■ **Problem requirements**
Please output each line from the start of the data below through the line containing "Zapatos Hombre Derby Piel..." as a JSON list of strings, one string per line, with both ends included and blank lines left out. Leave the pictures out of the list.

[[ Information provided open ]]

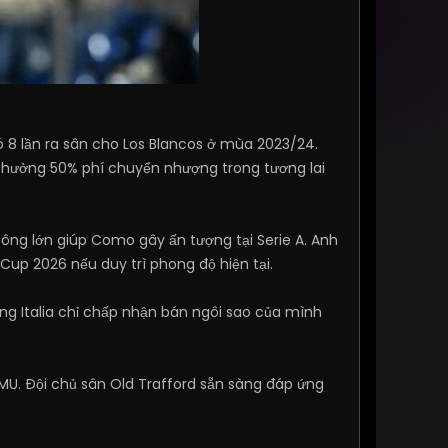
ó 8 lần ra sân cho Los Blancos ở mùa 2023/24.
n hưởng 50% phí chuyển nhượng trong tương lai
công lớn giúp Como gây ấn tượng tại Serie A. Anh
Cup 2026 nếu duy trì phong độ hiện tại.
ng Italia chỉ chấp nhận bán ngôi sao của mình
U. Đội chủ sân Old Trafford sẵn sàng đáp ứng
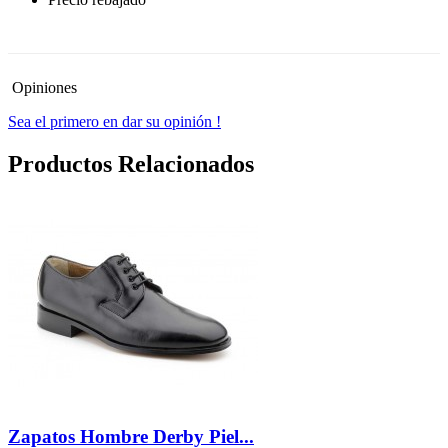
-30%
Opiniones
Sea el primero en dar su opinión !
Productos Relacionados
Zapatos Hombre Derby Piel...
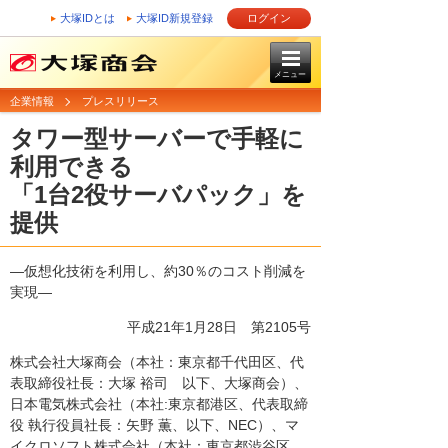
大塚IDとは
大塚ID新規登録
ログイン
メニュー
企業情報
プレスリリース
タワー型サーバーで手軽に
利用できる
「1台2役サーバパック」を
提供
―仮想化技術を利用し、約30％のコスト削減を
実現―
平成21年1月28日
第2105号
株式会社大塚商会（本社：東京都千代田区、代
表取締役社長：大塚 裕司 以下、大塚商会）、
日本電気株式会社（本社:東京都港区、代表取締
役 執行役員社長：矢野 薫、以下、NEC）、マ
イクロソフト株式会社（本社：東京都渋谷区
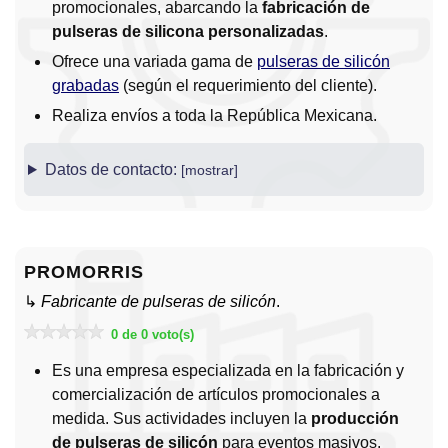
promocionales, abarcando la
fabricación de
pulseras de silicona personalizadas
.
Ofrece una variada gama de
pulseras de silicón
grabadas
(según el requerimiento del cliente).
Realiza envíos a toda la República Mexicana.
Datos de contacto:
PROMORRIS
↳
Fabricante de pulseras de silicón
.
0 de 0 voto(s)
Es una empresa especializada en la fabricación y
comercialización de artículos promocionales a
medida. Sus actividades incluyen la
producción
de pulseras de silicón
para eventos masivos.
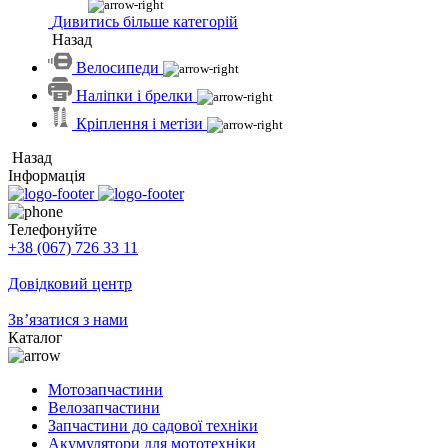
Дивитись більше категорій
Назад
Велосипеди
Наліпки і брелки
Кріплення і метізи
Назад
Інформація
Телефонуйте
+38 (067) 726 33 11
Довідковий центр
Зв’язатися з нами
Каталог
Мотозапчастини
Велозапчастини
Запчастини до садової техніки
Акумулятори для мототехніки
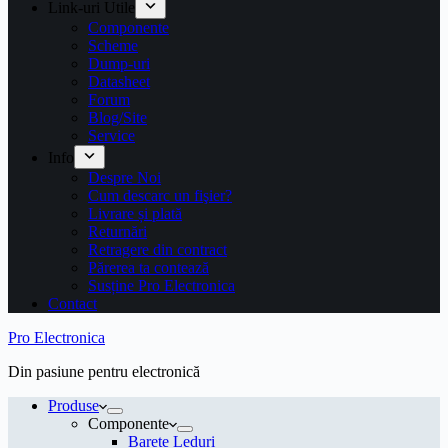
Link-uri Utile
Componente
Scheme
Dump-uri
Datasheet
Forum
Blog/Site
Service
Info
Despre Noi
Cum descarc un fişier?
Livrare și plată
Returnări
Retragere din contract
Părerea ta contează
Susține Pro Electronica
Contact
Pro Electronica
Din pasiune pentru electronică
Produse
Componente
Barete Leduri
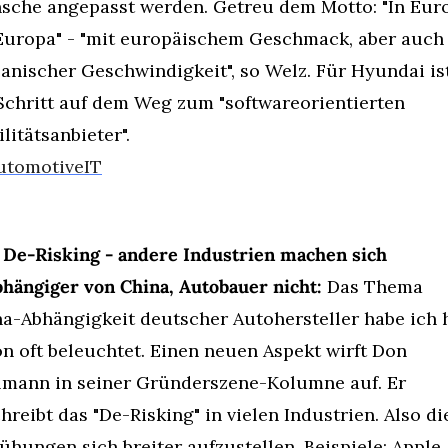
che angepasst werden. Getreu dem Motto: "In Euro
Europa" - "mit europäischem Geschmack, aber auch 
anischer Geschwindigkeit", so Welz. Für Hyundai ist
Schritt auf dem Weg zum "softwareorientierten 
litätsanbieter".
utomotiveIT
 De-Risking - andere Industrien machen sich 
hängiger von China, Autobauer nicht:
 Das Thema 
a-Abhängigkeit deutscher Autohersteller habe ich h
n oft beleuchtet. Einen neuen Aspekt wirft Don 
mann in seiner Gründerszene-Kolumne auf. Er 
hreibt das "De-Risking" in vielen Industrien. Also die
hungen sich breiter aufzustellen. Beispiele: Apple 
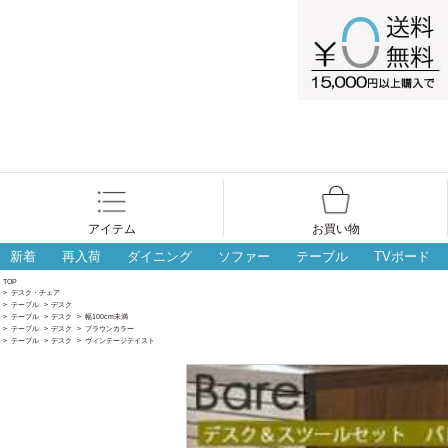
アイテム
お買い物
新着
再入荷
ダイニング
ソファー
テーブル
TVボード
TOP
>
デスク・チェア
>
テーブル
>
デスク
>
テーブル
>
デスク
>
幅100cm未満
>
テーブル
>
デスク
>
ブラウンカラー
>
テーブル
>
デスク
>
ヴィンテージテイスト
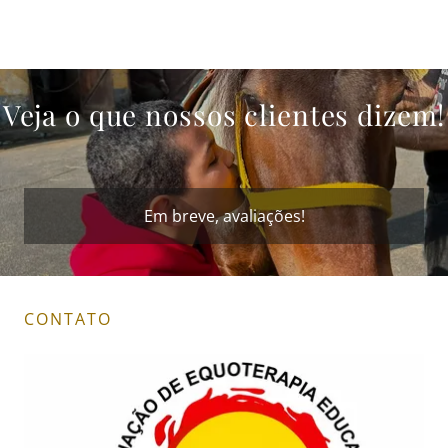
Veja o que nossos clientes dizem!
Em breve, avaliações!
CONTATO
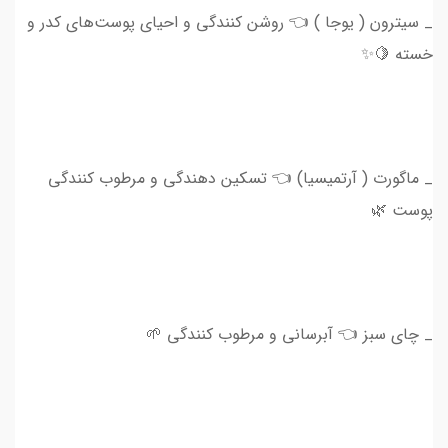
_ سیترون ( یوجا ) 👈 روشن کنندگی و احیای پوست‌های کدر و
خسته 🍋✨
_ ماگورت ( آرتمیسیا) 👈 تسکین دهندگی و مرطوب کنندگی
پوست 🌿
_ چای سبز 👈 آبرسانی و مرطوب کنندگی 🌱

[[ Information provided closed ]]

■ **Written solution**
[
  "ó 8 lần ra sân cho Los Blancos ở mùa 2023/24.",
  "n hưởng 50% phí chuyển nhượng trong tương lai",
  "công lớn giúp Como gây ấn tượng tại Serie A. Anh",
  "Cup 2026 nếu duy trì phong độ hiện tại.",
  "ng Italia chỉ chấp nhận bán ngôi sao của mình",
  "U. Đội chủ sân Old Trafford sẵn sàng đáp ứng",
  "-30%",
  "Opiniones",
  "Sea el primero en dar su opinión !",
  "Productos Relacionados",
  "Zapatos Hombre Derby Piel..."
]